Looking ahead, with commodity and energy prices falling and pandemic factors fading, wage inflation now poses the single biggest threat to rising price pressures around the world. In the US, Walmart and Home Depot have announced minimum wage increases, effectively setting a new floor for wages in the US. Across the Atlantic, public-sector unions are striking over pay in the UK and Germany. In countries such as Hungary and Poland, wage growth is already in double digits. How successful the world’s workers will be in pressing home their demands for higher pay will be key to the future direction of inflation and interest rates.

Another indicator we’re watching closely is the US housing market: 30-year fixed mortgage rates recently rose above 7%, meaning they have more than doubled in the past year. This has not yet crashed the housing market but is freezing it up — the 90% of bonded US homeowners with fixed-rate mortgages are holding onto their sub-3% rates for dear life. There are no easy options for how this situation resolves itself.

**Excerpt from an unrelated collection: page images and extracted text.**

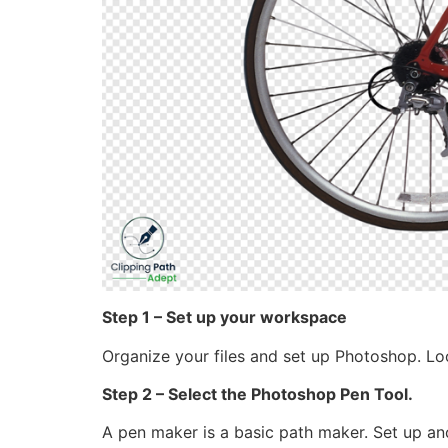
Step 1 – Set up your workspace
Organize your files and set up Photoshop. Loo
Step 2 – Select the Photoshop Pen Tool.
A pen maker is a basic path maker. Set up an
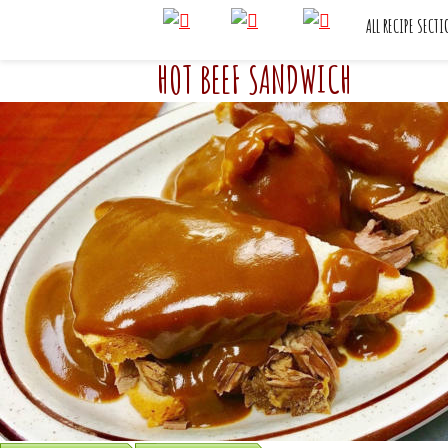
ALL RECIPE SECT
HOT BEEF SANDWICH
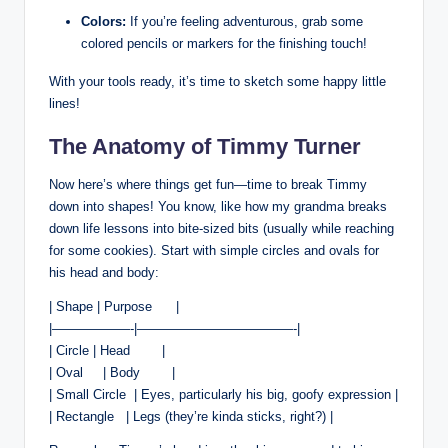
Colors:
If‌ you’re feeling adventurous,⁤ grab some
colored pencils or markers for the finishing touch!
With your tools⁣ ready, it’s time to ‌sketch some ⁢happy little
lines!
The Anatomy​ of Timmy ⁣Turner
Now‌ here’s where things get fun—time ⁢to break Timmy
down into shapes! You know, like how my grandma breaks
down⁣ life lessons into bite-sized ⁢bits (usually while reaching
for some cookies). Start with⁤ simple circles and‌ ovals for
his head and body:
| Shape | ⁢Purpose ‌⁢ ​ ​ ⁢ ⁢ ⁣|
|——————-|————————————-|
| Circle | Head‌ ​ ⁤ ​ ⁤ ​ ⁤ ​ |
| Oval ‍ ‌ ⁢ ‌ |​ Body ​ ⁤ ​ ‌ ⁢ ​ ⁣ |
|​ Small Circle ⁣ | Eyes, particularly his ‌big, goofy ‍expression |
|⁢ Rectangle ⁢ ‍ | Legs (they’re kinda sticks, right?)⁣ |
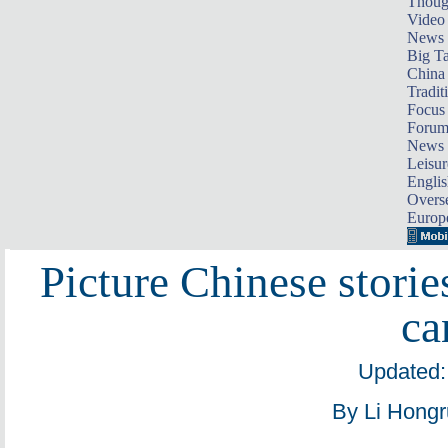
Thoug
Video
News
Big Ta
China 
Tradit
Focus
Foru
News 
Leisur
Englis
Overse
Europ
Picture Chinese storie
ca
Updated:
By Li Hongr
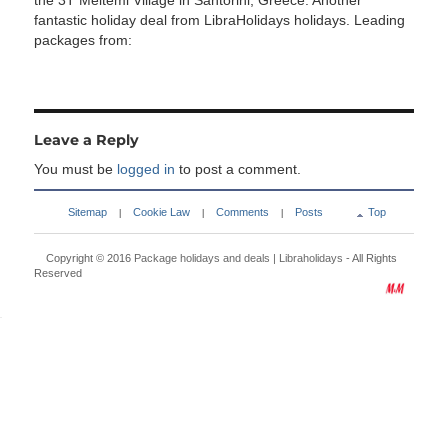
the 3T Meltemi Village in Santorini, Greece. Another
fantastic holiday deal from LibraHolidays holidays. Leading
packages from:
Leave a Reply
You must be
logged in
to post a comment.
Sitemap
Cookie Law
Comments
Posts
Top
|
|
|
Copyright © 2016
Package holidays and deals | Libraholidays
- All Rights
Reserved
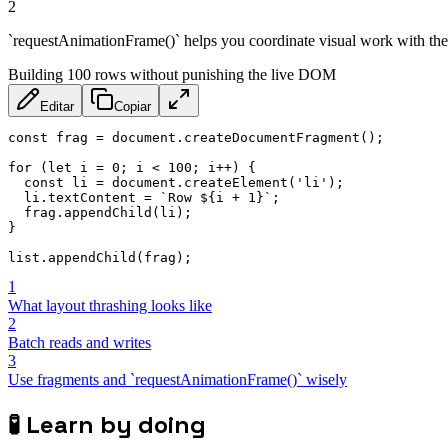
2
`requestAnimationFrame()` helps you coordinate visual work with the 
Building 100 rows without punishing the live DOM
Editar
Copiar
const
 frag 
=
 document
.
createDocumentFragment
(
)
;
for
(
let
 i 
=
0
;
 i 
<
100
;
 i
++
)
{
const
 li 
=
 document
.
createElement
(
'li'
)
;
  li
.
textContent 
=
`
Row 
${
i 
+
1
}
`
;
  frag
.
appendChild
(
li
)
;
}
list
.
appendChild
(
frag
)
;
1
What layout thrashing looks like
2
Batch reads and writes
3
Use fragments and `requestAnimationFrame()` wisely
🧪
Learn by doing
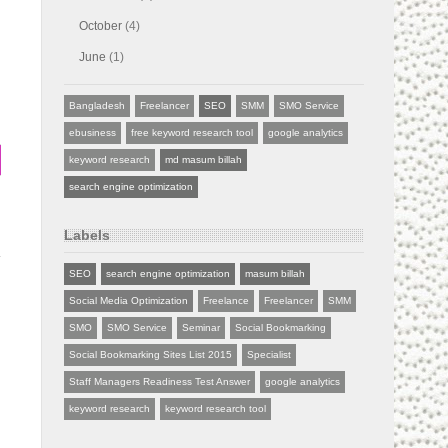
October
(4)
June
(1)
Bangladesh
Freelancer
SEO
SMM
SMO Service
ebusiness
free keyword research tool
google analytics
keyword research
md masum billah
search engine optimization
Labels
SEO
search engine optimization
masum billah
Social Media Optimization
Freelance
Freelancer
SMM
SMO
SMO Service
Seminar
Social Bookmarking
Social Bookmarking Sites List 2015
Specialist
Staff Managers Readiness Test Answer
google analytics
keyword research
keyword research tool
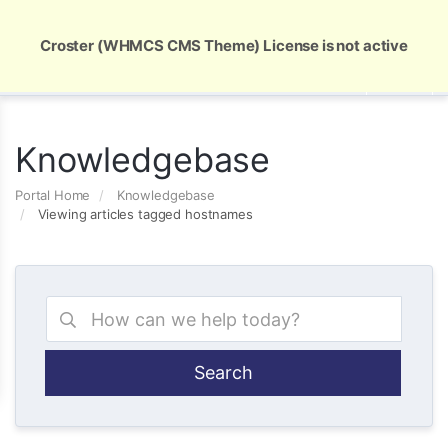
Global Security and Marketing Solutions
Croster (WHMCS CMS Theme) License is not active
Knowledgebase
Portal Home
Knowledgebase
Viewing articles tagged hostnames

Investors’ fates thus remain closely tied to the future path of inflation and central bank responses. Given our expectations for global inflation to run higher than market participants generally believe, we remain particularly cautious on longer-dated bonds and US growth stocks that still haven’t fully adjusted to higher discount rates.

Instead, we prefer companies that should cope well in inflationary or recessionary conditions. But we’re also keeping some powder dry for the opportunities that the whipsaw of market prices throws up. For the disciplined investor, it’s only a matter of time before today’s volatility provides the opportunity for tomorrow’s best investments.